The cardinal celebrated his anniversary Mass at the seminary’s chapel, standing at the altar that Pope Benedict XVI had used at his Papal Mass at Nationals Park during that pontiff’s 2008 pastoral visit to Washington, which Wuerl had hosted.

His anniversary also reflected the seminary’s special ties to another pope. One year earlier, Pope Francis after celebrating the Canonization Mass for St.
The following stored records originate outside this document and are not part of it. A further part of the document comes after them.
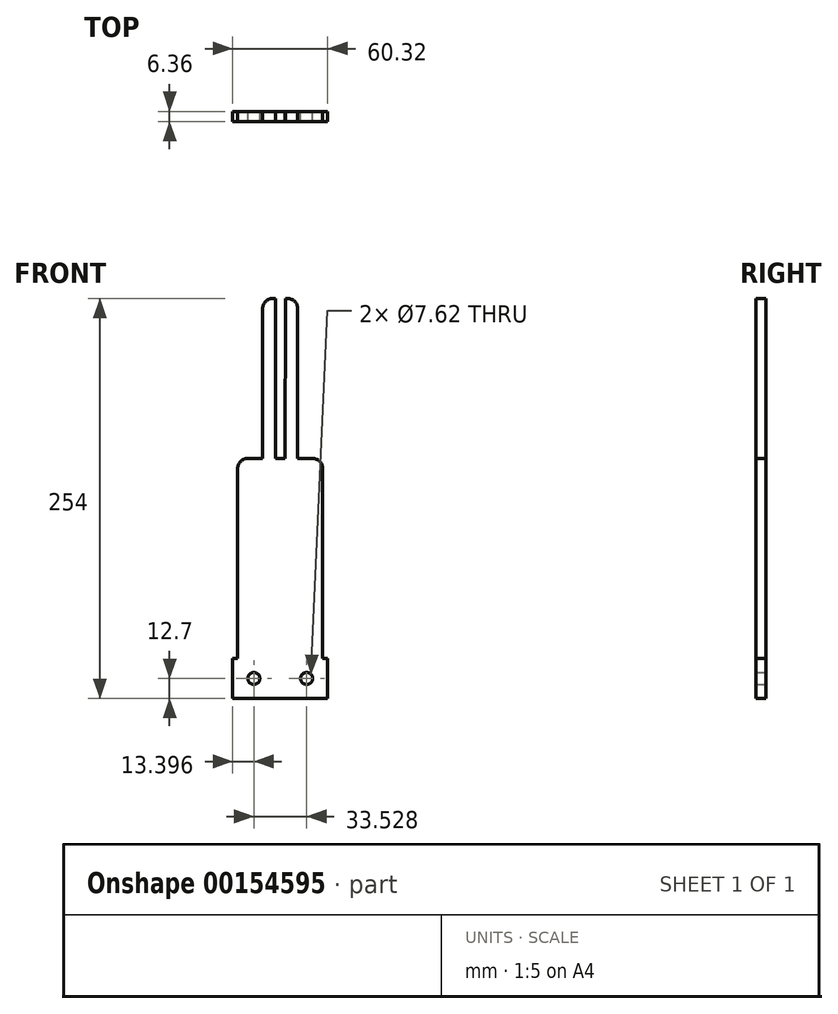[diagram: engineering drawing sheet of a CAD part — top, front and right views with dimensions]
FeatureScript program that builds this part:
annotation { "Feature Type Name" : "Feature", "Feature Type Description" : "" }
export const myFeature = defineFeature(function(context is Context, id is Id, definition is map)
    precondition{}
    {
        {
            var Q0;
            Q0=qCreatedBy(makeId("Front.planeOp"),FACE);
            var sketch = newSketch(context, id + "F0", { "sketchPlane" : qUnion([Q0])});
            skLineSegment(sketch, "E0.top", {"start": v(26.99, -12.7) * mm, "end": v(-26.99, -12.7) * mm});
            skLineSegment(sketch, "E0.left", {"start": v(26.99, 133.35) * mm, "end": v(26.99, 12.7) * mm});
            skLineSegment(sketch, "E0.right", {"start": v(-26.99, 133.35) * mm, "end": v(-26.99, 12.7) * mm});
            skPoint(sketch, "E0.middle", {"position": v(0, 0) * mm});
            skLineSegment(sketch, "E1", {"start": v(0, 0) * mm, "end": v(0, -12.7) * mm});
            skLineSegment(sketch, "E2", {"start": v(-20.64, 139.7) * mm, "end": v(-11.11, 139.7) * mm});
            skLineSegment(sketch, "E3", {"start": v(-4.76, 241.3) * mm, "end": v(-3.14, 241.3) * mm});
            skLineSegment(sketch, "E4", {"start": v(11.11, 234.95) * mm, "end": v(11.11, 139.7) * mm});
            skLineSegment(sketch, "E5.trimOffspring", {"start": v(-11.11, 139.7) * mm, "end": v(-11.11, 234.95) * mm});
            skLineSegment(sketch, "E6.trimOffspring", {"start": v(-3.14, 139.7) * mm, "end": v(3.17, 139.7) * mm});
            skLineSegment(sketch, "E7.trimOffspring", {"start": v(11.11, 139.7) * mm, "end": v(20.64, 139.7) * mm});
            skLineSegment(sketch, "E8", {"start": v(-3.14, 139.7) * mm, "end": v(-3.14, 241.3) * mm});
            skLineSegment(sketch, "E9", {"start": v(3.2, 241.3) * mm, "end": v(3.17, 139.7) * mm});
            skLineSegment(sketch, "E10.trimOffspring", {"start": v(3.2, 241.3) * mm, "end": v(4.76, 241.3) * mm});
            skPoint(sketch, "E11.visualSharp", {"position": v(-11.11, 241.3) * mm});
            skArc(sketch, "E11.filletArc", {"start": v(-4.76, 241.3) * mm, "mid": v(-9.25, 239.44) * mm, "end": v(-11.11, 234.95) * mm});
            skPoint(sketch, "E12.visualSharp", {"position": v(11.11, 241.3) * mm});
            skArc(sketch, "E12.filletArc", {"start": v(11.11, 234.95) * mm, "mid": v(9.25, 239.44) * mm, "end": v(4.76, 241.3) * mm});
            skCircle(sketch, "E13", {"center": v(-16.76, 0) * mm, "radius": 3.81 * mm});
            skCircle(sketch, "E14", {"center": v(16.76, 0) * mm, "radius": 3.81 * mm});
            skLineSegment(sketch, "E15", {"start": v(0, -12.7) * mm, "end": v(-3.17, -12.7) * mm});
            skLineSegment(sketch, "E16", {"start": v(-3.17, -12.7) * mm, "end": v(-3.17, 14.57) * mm, "construction": true});
            skLineSegment(sketch, "E17.MirrorCS", {"start": v(3.17, -12.7) * mm, "end": v(3.17, 14.57) * mm, "construction": true});
            skPoint(sketch, "E18.orphan", {"position": v(-26.99, 12.7) * mm});
            skPoint(sketch, "E19.orphan", {"position": v(26.99, 12.7) * mm});
            skLineSegment(sketch, "E20", {"start": v(-26.99, 12.7) * mm, "end": v(-30.16, 12.7) * mm});
            skLineSegment(sketch, "E21", {"start": v(-30.16, 12.7) * mm, "end": v(-30.16, -12.7) * mm});
            skLineSegment(sketch, "E22", {"start": v(-30.16, -12.7) * mm, "end": v(-26.99, -12.7) * mm});
            skLineSegment(sketch, "E23", {"start": v(26.99, -12.7) * mm, "end": v(30.16, -12.7) * mm});
            skLineSegment(sketch, "E24", {"start": v(30.16, -12.7) * mm, "end": v(30.16, 12.7) * mm});
            skLineSegment(sketch, "E25", {"start": v(30.16, 12.7) * mm, "end": v(26.99, 12.7) * mm});
            skPoint(sketch, "E26.visualSharp", {"position": v(-26.99, 139.7) * mm});
            skArc(sketch, "E26.filletArc", {"start": v(-20.64, 139.7) * mm, "mid": v(-25.13, 137.84) * mm, "end": v(-26.99, 133.35) * mm});
            skPoint(sketch, "E27.visualSharp", {"position": v(26.99, 139.7) * mm});
            skArc(sketch, "E27.filletArc", {"start": v(26.99, 133.35) * mm, "mid": v(25.13, 137.84) * mm, "end": v(20.64, 139.7) * mm});
            skSolve(sketch);
        }
        {
            var Q0;
            Q0=qSketchRegion(id+"F0",true);
            extrude(context, id + "F1", {"entities" : qUnion([Q0]), "endBound" : BoundingType.SYMMETRIC, "depth" : 6.35 * mm});
        }
    });
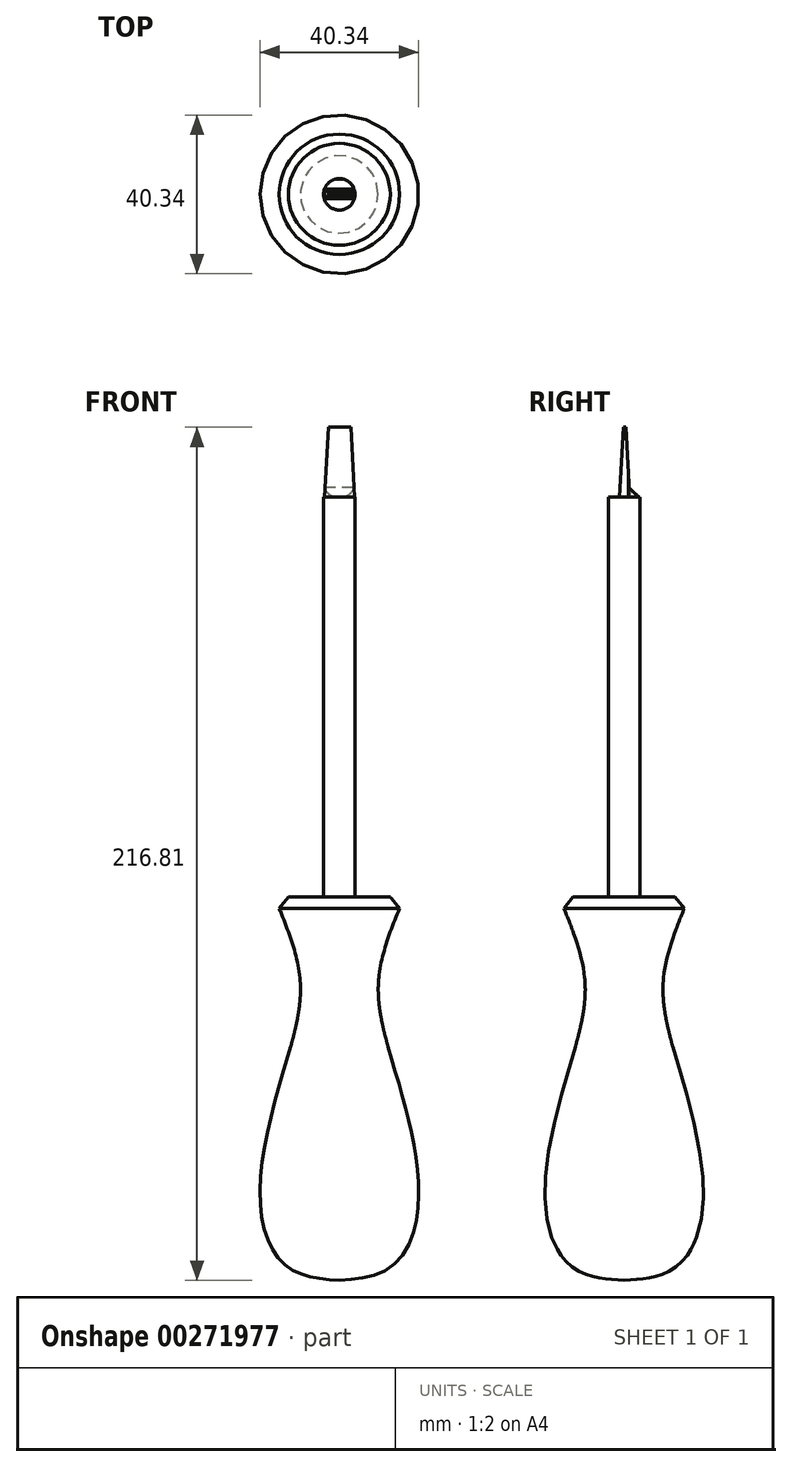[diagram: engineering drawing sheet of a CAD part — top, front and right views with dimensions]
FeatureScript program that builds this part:
annotation { "Feature Type Name" : "Feature", "Feature Type Description" : "" }
export const myFeature = defineFeature(function(context is Context, id is Id, definition is map)
    precondition{}
    {
        {
            var Q0;
            Q0=qCreatedBy(makeId("Front.planeOp"),FACE);
            var sketch = newSketch(context, id + "F0", { "sketchPlane" : qUnion([Q0])});
            skPoint(sketch, "E0.start.orphan", {"position": v(0, 54.36) * mm});
            skLineSegment(sketch, "E1", {"start": v(0, 54.36) * mm, "end": v(0, -68) * mm});
            skLineSegment(sketch, "E2", {"start": v(0, 29.42) * mm, "end": v(-12.94, 29.42) * mm});
            skLineSegment(sketch, "E3", {"start": v(-12.94, 29.42) * mm, "end": v(-15.3, 26.6) * mm});
            skFitSpline(sketch, "E4", {"points": [v(-15.3, 26.6) * mm, v(-9.88, 6.59) * mm, v(-15.3, -18.6) * mm, v(-20, -49.65) * mm, v(-12.94, -64.71) * mm, v(0, -68) * mm], "startDerivative": vector(39.82, -99) * mm, "endDerivative": vector(88.7, -7.19) * mm});
            skArc(sketch, "E5", {"start": v(-10.02, 8.88) * mm, "mid": v(-12.18, 6.54) * mm, "end": v(-9.92, 4.3) * mm});
            skArc(sketch, "E6", {"start": v(-10.08, 2.27) * mm, "mid": v(-12.65, 0.36) * mm, "end": v(-10.8, -2.25) * mm});
            skArc(sketch, "E7", {"start": v(-11.13, -3.77) * mm, "mid": v(-14.16, -5.58) * mm, "end": v(-12.38, -8.63) * mm});
            skSolve(sketch);
        }
        {
            var Q0;
            {var subQ2=sQuery(id+"F0.wireOp",EDGE,"E2");Q0=makeQuery(id+"F0.imprint","IMPRINT",FACE,{"disambiguationData":[TD([[makeQuery(id+"F0.imprint","IMPRINT",EDGE,{"derivedFrom":subQ2}),1.0]])]});}
            var Q1;
            Q1=sQuery(id+"F0.wireOp",EDGE,"E1");
            revolve(context, id + "F1", {"entities" : qUnion([Q0]), "axis" : qUnion([Q1]), "revolveType" : RevolveType.FULL});
        }
        {
            var Q0;
            Q0=makeQuery(id+"F1.opRevolve","SWEPT_FACE",FACE,{"disambiguationData":[OSD([sQuery(id+"F0.wireOp",EDGE,"E2")])]});
            var sketch = newSketch(context, id + "F2", { "sketchPlane" : qUnion([Q0])});
            skCircle(sketch, "E8", {"center": v(0, 0) * mm, "radius": 4 * mm});
            skSolve(sketch);
        }
        {
            var Q0;
            Q0=makeQuery(id+"F2.imprint","IMPRINT",FACE,{"disambiguationData":[TD([[makeQuery(id+"F2.imprint","IMPRINT",EDGE,{"derivedFrom":sQuery(id+"F2.wireOp",EDGE,"E8")}),1.0]])]});
            extrude(context, id + "F3", {"entities" : qUnion([Q0]), "operationType" : NewBodyOperationType.ADD, "depth" : 101.6 * mm});
        }
        {
            var Q0;
            Q0=makeQuery(id+"F3.opExtrude","CAP_FACE",FACE,{"disambiguationData":[OSD([sQuery(id+"F2.wireOp",EDGE,"E8")])],"isStart":false});
            var sketch = newSketch(context, id + "F4", { "sketchPlane" : qUnion([Q0])});
            skLineSegment(sketch, "E9.bottom", {"start": v(-3.74, 1.41) * mm, "end": v(3.83, 1.41) * mm});
            skLineSegment(sketch, "E9.top", {"start": v(-3.74, -1.14) * mm, "end": v(3.83, -1.14) * mm});
            skLineSegment(sketch, "E9.left", {"start": v(-3.74, 1.41) * mm, "end": v(-3.74, -1.14) * mm});
            skLineSegment(sketch, "E9.right", {"start": v(3.83, 1.41) * mm, "end": v(3.83, -1.14) * mm});
            skSolve(sketch);
        }
        {
            var Q0;
            {var subQ1=sQuery(id+"F4.wireOp",EDGE,"E9.top");Q0=makeQuery(id+"F4.imprint","IMPRINT",FACE,{"disambiguationData":[TD([[makeQuery(id+"F4.imprint","IMPRINT",EDGE,{"derivedFrom":subQ1}),1.0]])]});}
            extrude(context, id + "F5", {"entities" : qUnion([Q0]), "operationType" : NewBodyOperationType.ADD, "depth" : 17.78 * mm, "hasDraft" : true, "draftAngle" : 3 * degree, "draftPullDirection" : true});
        }
        {
            var Q0;
            Q0=makeQuery(id+"F5.opExtrude","CAP_EDGE",EDGE,{"disambiguationData":[OSD([sQuery(id+"F4.wireOp",EDGE,"E9.top")])],"isStart":true});
            var Q1;
            Q1=makeQuery(id+"F5.opExtrude","CAP_EDGE",EDGE,{"disambiguationData":[OSD([sQuery(id+"F4.wireOp",EDGE,"E9.bottom")])],"isStart":true});
            chamfer(context, id + "F6", {"entities" : qUnion([Q0, Q1]), "width" : 2.54 * mm, "tangentPropagation" : true});
        }
    });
Junípero Serra at the National Shrine, had visited the seminary, encouraging the seminarians there to adore Jesus in the way they prayed and also in how they served others.

The seminarians had stood on the steps, offering the pope a rousing greeting, and he jokingly asked if that was how they greeted their bishop when he visited.

So on Dec. 17 when Wuerl’s car pulled up to the seminary for his 50th anniversary Mass as a priest, the seminarians were waiting on the steps, cheering and waving wildly.

At the Mass, the cardinal told the seminarians that the priesthood “is all about standing in the place of Jesus” in today’s world. “Be someone willing to say, ‘Jesus, I give myself to you,” he said.

Concluding his remarks to the seminarians and priests there, Wuerl said, “This house has a very special place in my heart… Thank you for sharing this Mass and this day with me.”